▶ [Activity]: Word for word, restate all of the records.

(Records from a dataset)
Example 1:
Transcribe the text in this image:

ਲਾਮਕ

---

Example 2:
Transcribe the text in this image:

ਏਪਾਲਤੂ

▶ [Solution to the exercise]:
Example 1:
Transcribe the text in this image:

ਲਾਮਕ

---

Example 2:
Transcribe the text in this image:

ਏਪਾਲਤੂ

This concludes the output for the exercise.